BANDA ACEH: Os governos e grupos de ajuda da Indonésia e do Sri Lanka trabalharam na terça-feira para fornecer ajuda de emergência a centenas de milhares de pessoas presas em enchentes mortais que mataram 1.300 pessoas em quatro países.
Na semana passada, as inundações das monções combinaram-se com dois ciclones tropicais separados, provocando fortes chuvas em partes do Sri Lanka e na ilha indonésia de Sumatra, no sul da Tailândia e no norte da Malásia.

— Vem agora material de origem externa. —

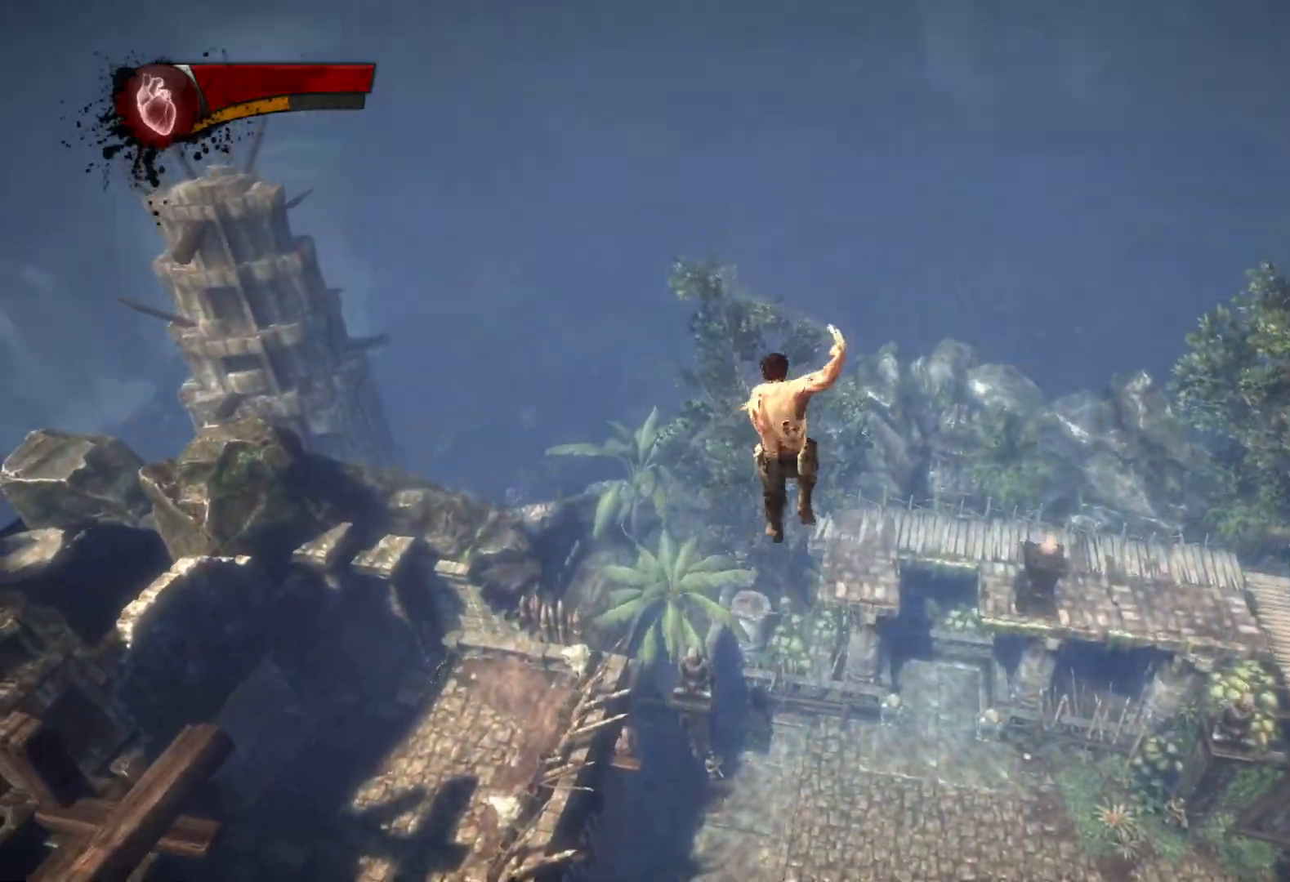
{"buttons": [], "left_stick": "up", "right_stick": "center", "events": [[17, "TRIANGLE", "up"], [83, "TRIANGLE", "down"], [150, "TRIANGLE", "up"], [150, "left_stick", "center"], [200, "TRIANGLE", "down"], [267, "left_stick", "up"], [300, "TRIANGLE", "up"], [433, "right_stick", "down"], [483, "right_stick", "center"]]}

As alterações climáticas estão a causar chuvas mais intensas porque o aquecimento da atmosfera retém mais água e os oceanos mais quentes podem acelerar as tempestades.

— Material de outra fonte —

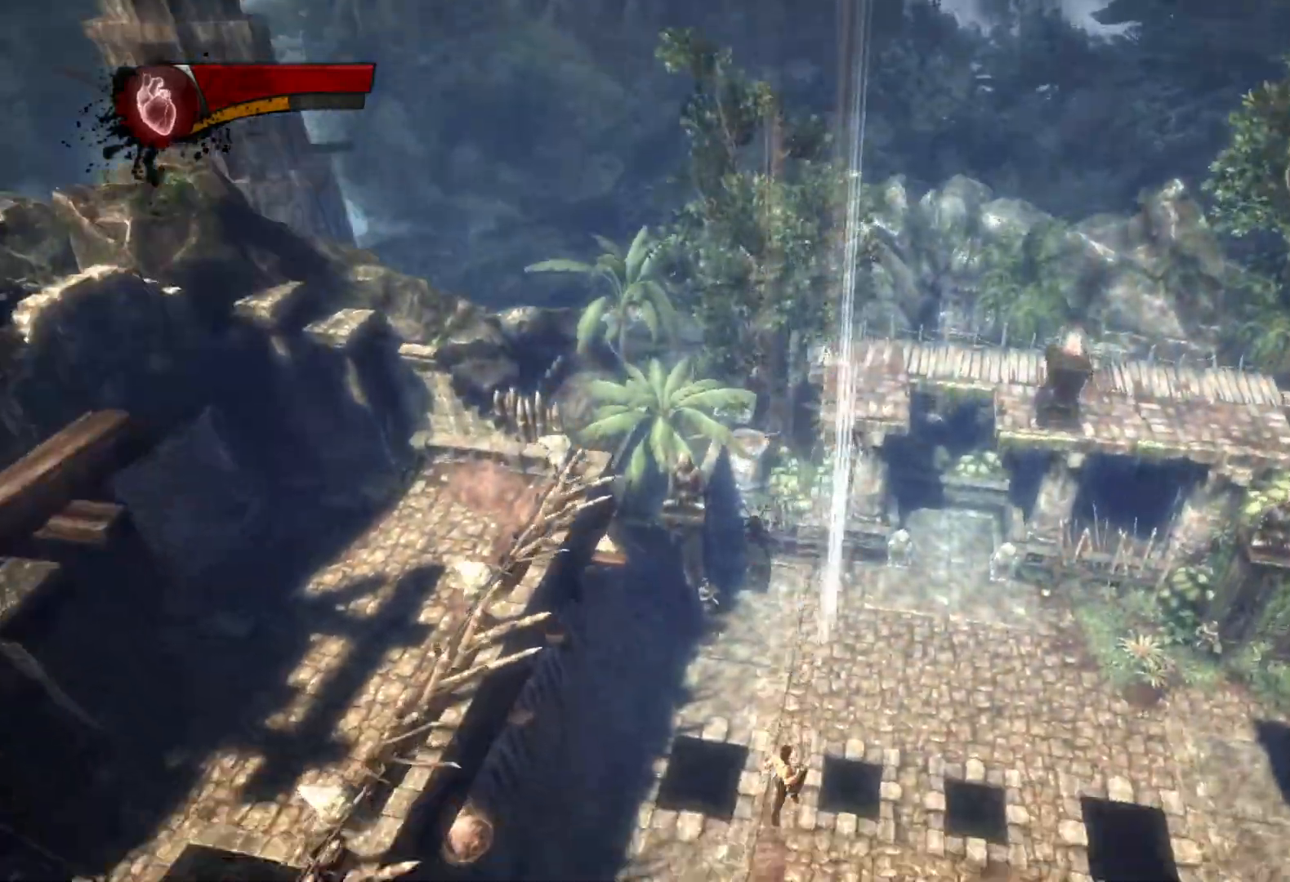
{"buttons": [], "left_stick": "up", "right_stick": "up", "events": [[200, "right_stick", "up"]]}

Uma análise da AFP aos dados meteorológicos dos EUA mostrou que os totais de precipitação em Novembro foram os mais elevados desde 2012 em várias áreas atingidas pelas cheias em toda a Ásia.
Centenas de milhares de pessoas que vivem em abrigos lutam para ter acesso a água potável e alimentos.
Embora as águas das cheias já tenham baixado em grande parte, a devastação deixou centenas de milhares de pessoas a viver em abrigos e a lutar para ter acesso a água potável e alimentos.
Em Aceh, na Indonésia, uma das áreas mais atingidas, as pessoas disseram à AFP que todos os que podiam pagar estavam a acumular reservas.
“O tráfego rodoviário está quase completamente cortado nas zonas afectadas pelas cheias”, disse Erna Mardia, 29 anos, ao entrar numa longa fila num posto de gasolina em Banda Aceh.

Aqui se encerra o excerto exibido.